Wundrose durch Mückenstiche dpa, 23.07.2012 09:02 Uhr

Berlin - 

Auch wenn sie noch so jucken: Mückenstiche sollten nicht aufgekratzt werden. Insbesondere bei feucht-warmem Wetter bestehe die Gefahr, dass so Bakterien in die Haut eindringen und oberflächliche Infektionen verursachen, warnt die Europäische Stiftung für Allergieforschung (ECARF) in Berlin.

Im schlimmsten Fall kann es zu Wundrosen kommen, die sich im ganzen Körper ausbreiten können. Frische Mückenstiche werden daher am besten immer sofort desinfiziert. Wer gestochen wurde, kühlt die betroffene Stelle am besten.

Stechmücken sind vor allem in der Dämmerung aktiv und pieksen gern in dünne gut, durchblutete Hautareale. Da Mückenschutzmittel nur dort wirken, wo sie tatsächlich aufgetragen wurden, sollten sie flächendeckend auf der Haut verteilt werden, empfiehlt die Stiftung. Guten Schutz vor Stichen biete auch lange, helle, den ganzen Körper bedeckende Kleidung.
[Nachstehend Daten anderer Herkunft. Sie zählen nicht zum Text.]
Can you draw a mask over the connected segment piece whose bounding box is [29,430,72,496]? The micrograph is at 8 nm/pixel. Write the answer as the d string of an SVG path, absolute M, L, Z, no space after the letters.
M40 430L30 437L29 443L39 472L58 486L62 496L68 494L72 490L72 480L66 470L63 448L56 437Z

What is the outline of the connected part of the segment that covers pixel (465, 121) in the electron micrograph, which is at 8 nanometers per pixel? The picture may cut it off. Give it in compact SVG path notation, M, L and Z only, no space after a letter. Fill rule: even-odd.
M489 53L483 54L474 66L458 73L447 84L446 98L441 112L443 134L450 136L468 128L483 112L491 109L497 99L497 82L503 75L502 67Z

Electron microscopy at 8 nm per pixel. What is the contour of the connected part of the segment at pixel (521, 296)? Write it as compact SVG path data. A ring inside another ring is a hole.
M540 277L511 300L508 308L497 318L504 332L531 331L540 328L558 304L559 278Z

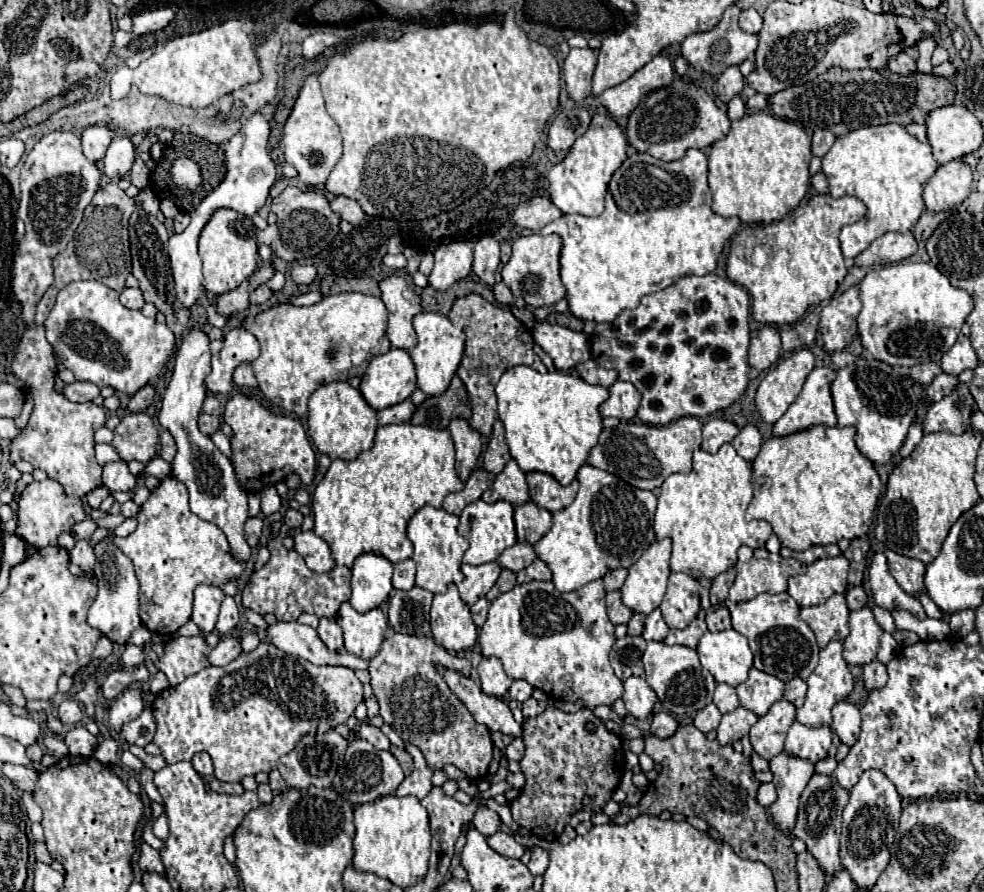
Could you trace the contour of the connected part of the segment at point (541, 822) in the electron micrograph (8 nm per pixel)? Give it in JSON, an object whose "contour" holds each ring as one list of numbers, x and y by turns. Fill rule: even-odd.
{"contour":[[547,707,541,715,523,721,523,741,525,741,525,755,519,761,519,765,527,781,521,793,517,795,517,799,509,803,509,807,515,823,527,829,529,833,537,835,539,839,551,841,559,837,565,825,569,823,569,817,583,809,581,805,583,797,591,797,589,809,597,809,605,805,611,799,613,791,617,789,617,783,621,781,619,765,623,761,623,741,619,739,619,735,607,731,603,721,597,719,587,707,577,713,565,713,555,707],[587,723,595,723,595,731,589,731]]}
Stechmücken ernähren sich normalerweise von zuckerhaltigen Pflanzensäften. Für die Reifung der Eier bei der Vermehrung braucht das Weibchen allerdings eiweißreiche Nahrung. Nur darum saugt es Blut, und zwar bei Tier und Mensch. Die Vermehrung von Mücken ist temperaturabhängig und dauert im Sommer nur wenige Tage. Ein Mückenweibchen kann nach einer Blutmahlzeit bis zu 300 Eier legen. Vor allem in den Tropen gelten Mücken als Überträger zahlreicher Krankheitserreger wie Viren, Einzeller und Fadenwürmer.